▶ [WORK INSTRUCTION]: Could each entry below be written out exactly, with every picture dropped?

═══ RECORDED DATA ═══

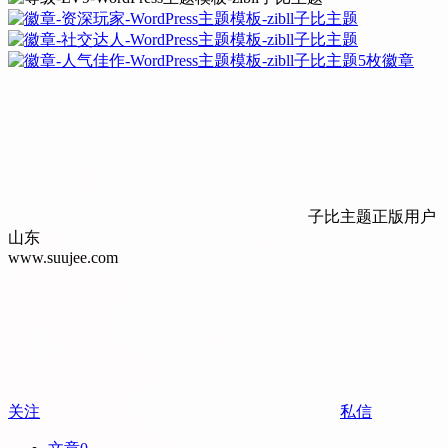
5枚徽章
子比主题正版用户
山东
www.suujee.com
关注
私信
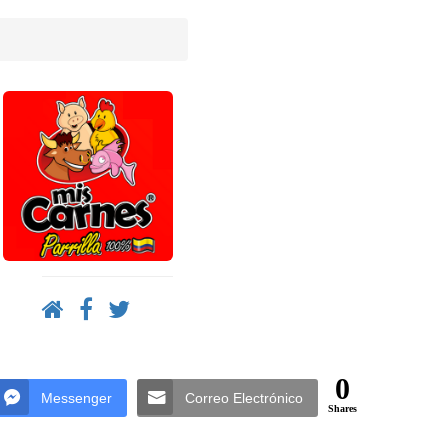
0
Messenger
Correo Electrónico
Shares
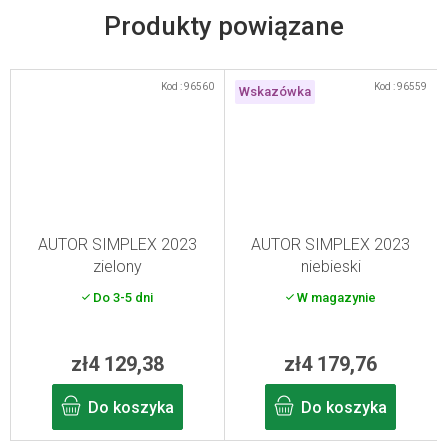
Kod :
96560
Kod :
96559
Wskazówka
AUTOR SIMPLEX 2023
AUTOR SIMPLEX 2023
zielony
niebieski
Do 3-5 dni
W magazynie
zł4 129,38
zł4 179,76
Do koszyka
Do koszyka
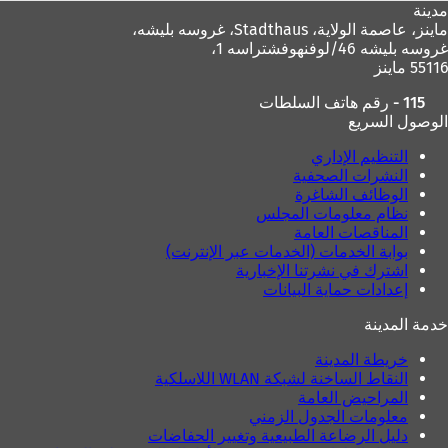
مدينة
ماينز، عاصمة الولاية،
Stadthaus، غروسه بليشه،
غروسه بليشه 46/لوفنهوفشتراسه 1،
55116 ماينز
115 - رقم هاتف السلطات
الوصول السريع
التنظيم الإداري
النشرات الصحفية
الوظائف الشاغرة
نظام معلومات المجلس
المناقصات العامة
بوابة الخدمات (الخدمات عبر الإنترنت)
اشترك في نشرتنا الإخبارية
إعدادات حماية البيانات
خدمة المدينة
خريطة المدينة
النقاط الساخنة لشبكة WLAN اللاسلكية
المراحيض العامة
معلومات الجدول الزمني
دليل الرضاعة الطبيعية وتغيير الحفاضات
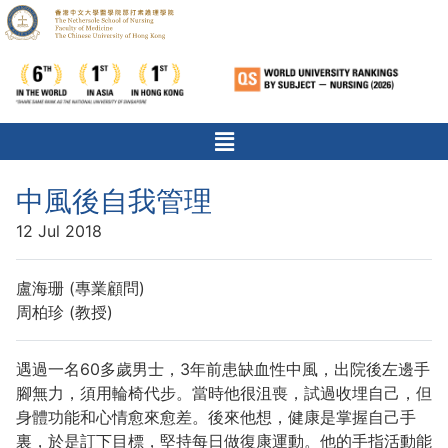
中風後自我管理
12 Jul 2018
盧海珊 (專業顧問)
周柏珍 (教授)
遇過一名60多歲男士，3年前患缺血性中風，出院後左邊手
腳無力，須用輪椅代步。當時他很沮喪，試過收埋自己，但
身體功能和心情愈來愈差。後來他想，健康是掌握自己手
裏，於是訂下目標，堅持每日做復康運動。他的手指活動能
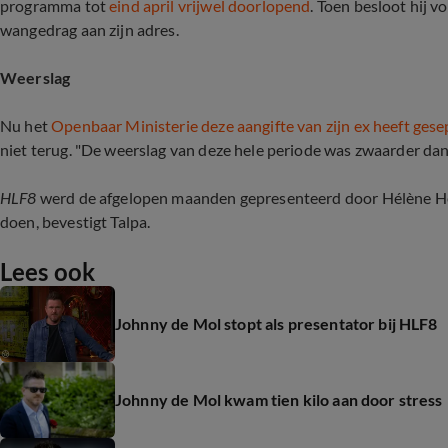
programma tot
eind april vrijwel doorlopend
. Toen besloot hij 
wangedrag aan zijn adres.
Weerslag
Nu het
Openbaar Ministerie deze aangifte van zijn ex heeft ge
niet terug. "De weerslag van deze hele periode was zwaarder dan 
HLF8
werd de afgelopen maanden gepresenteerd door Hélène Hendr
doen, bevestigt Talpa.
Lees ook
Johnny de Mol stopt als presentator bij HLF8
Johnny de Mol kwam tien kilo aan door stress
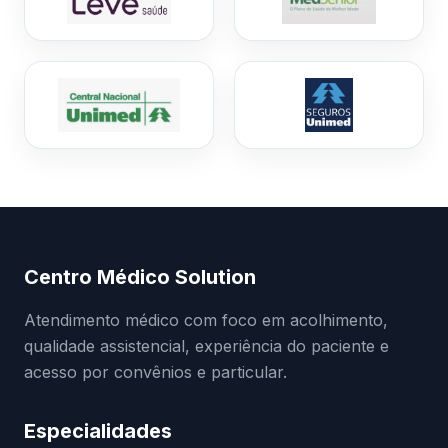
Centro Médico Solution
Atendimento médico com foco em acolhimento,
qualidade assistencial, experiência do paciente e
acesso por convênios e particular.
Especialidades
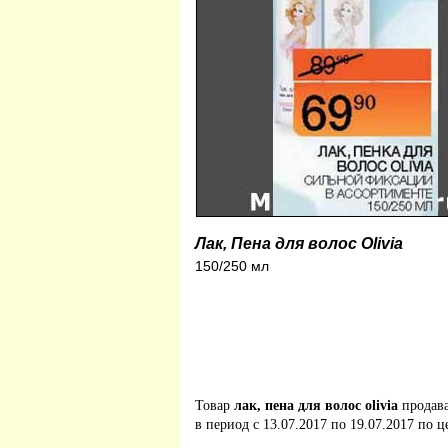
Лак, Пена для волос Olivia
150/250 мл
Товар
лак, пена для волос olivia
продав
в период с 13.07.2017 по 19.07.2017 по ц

═══

▶ [FINISHED TASK]:
5枚徽章
子比主题正版用户
山东
www.suujee.com
关注
私信
0
Messenger
Correo Electrónico
Shares
Kod :
96560
Kod :
96559
Wskazówka
AUTOR SIMPLEX 2023
AUTOR SIMPLEX 2023
zielony
niebieski
Do 3-5 dni
W magazynie
zł4 129,38
zł4 179,76
Do koszyka
Do koszyka
مدينة
ماينز، عاصمة الولاية،
Stadthaus، غروسه بليشه،
غروسه بليشه 46/لوفنهوفشتراسه 1،
55116 ماينز
115 - رقم هاتف السلطات
الوصول السريع
التنظيم الإداري
النشرات الصحفية
الوظائف الشاغرة
نظام معلومات المجلس
المناقصات العامة
بوابة الخدمات (الخدمات عبر الإنترنت)
اشترك في نشرتنا الإخبارية
إعدادات حماية البيانات
خدمة المدينة
خريطة المدينة
النقاط الساخنة لشبكة WLAN اللاسلكية
المراحيض العامة
معلومات الجدول الزمني
دليل الرضاعة الطبيعية وتغيير الحفاضات
中風後自我管理
12 Jul 2018
盧海珊 (專業顧問)
周柏珍 (教授)
遇過一名60多歲男士，3年前患缺血性中風，出院後左邊手
腳無力，須用輪椅代步。當時他很沮喪，試過收埋自己，但
身體功能和心情愈來愈差。後來他想，健康是掌握自己手
裏，於是訂下目標，堅持每日做復康運動。他的手指活動能
programma tot
eind april vrijwel doorlopend
. Toen besloot hij 
wangedrag aan zijn adres.
Weerslag
Nu het
Openbaar Ministerie deze aangifte van zijn ex heeft ge
niet terug. "De weerslag van deze hele periode was zwaarder dan 
HLF8
werd de afgelopen maanden gepresenteerd door Hélène Hendr
doen, bevestigt Talpa.
Lees ook
Johnny de Mol stopt als presentator bij HLF8
Johnny de Mol kwam tien kilo aan door stress
Centro Médico Solution
Atendimento médico com foco em acolhimento,
qualidade assistencial, experiência do paciente e
acesso por convênios e particular.
Especialidades
Лак, Пена для волос Olivia
150/250 мл
Товар
лак, пена для волос olivia
продав
в период с 13.07.2017 по 19.07.2017 по ц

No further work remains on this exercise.